Listed entries START

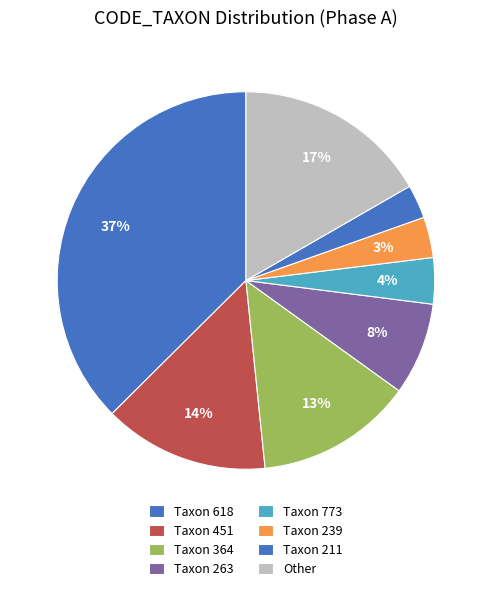

Count the number of slices in the pie.

8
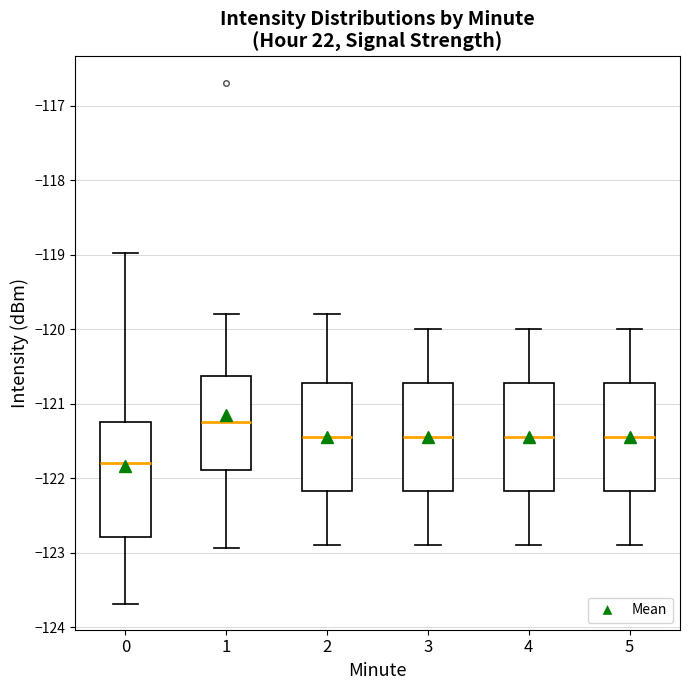

Reading left to right, read every box against the y-axis: the position of its median line, the range the box covers, and the ends of its whiskers. The values are not printed on the chart, so give them approximately, as read against the axis.

0: median -121.8, box -122.8 to -121.2, whiskers -123.7 to -119.0
1: median -121.2, box -121.9 to -120.6, whiskers -122.9 to -119.8
2: median -121.4, box -122.2 to -120.7, whiskers -122.9 to -119.8
3: median -121.4, box -122.2 to -120.7, whiskers -122.9 to -120.0
4: median -121.4, box -122.2 to -120.7, whiskers -122.9 to -120.0
5: median -121.4, box -122.2 to -120.7, whiskers -122.9 to -120.0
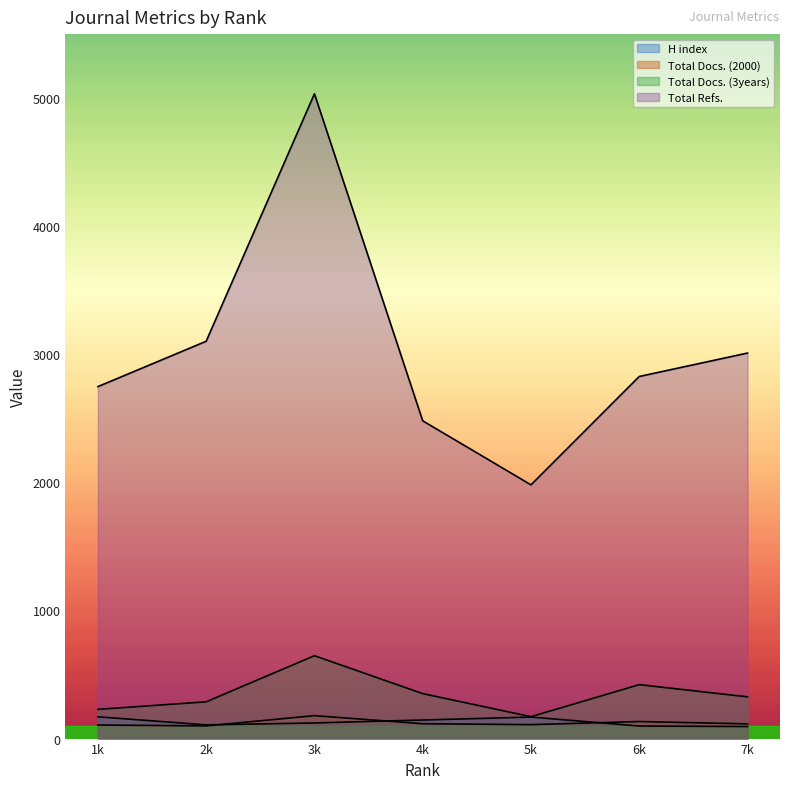

True or false: Total Docs. (3years) and Total Docs. (2000) intersect in this chart.

False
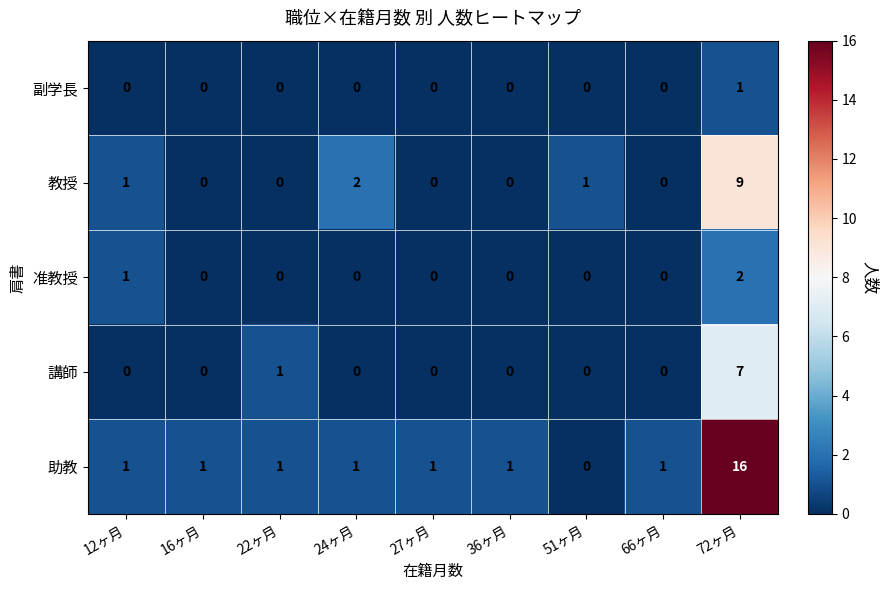

How many series are shown in this chart?

5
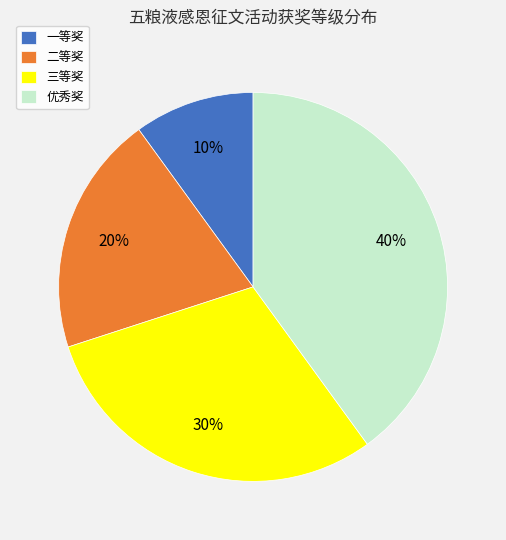

How many segments does this pie chart have?

4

Listed entries END

[About this task]
Reproduce the lines of the entries above word for word, from the line that contains "True or false: Total" through the end of the entries, and leave out the pictures.

[Response to the task]
True or false: Total Docs. (3years) and Total Docs. (2000) intersect in this chart.

False

How many series are shown in this chart?

5

How many segments does this pie chart have?

4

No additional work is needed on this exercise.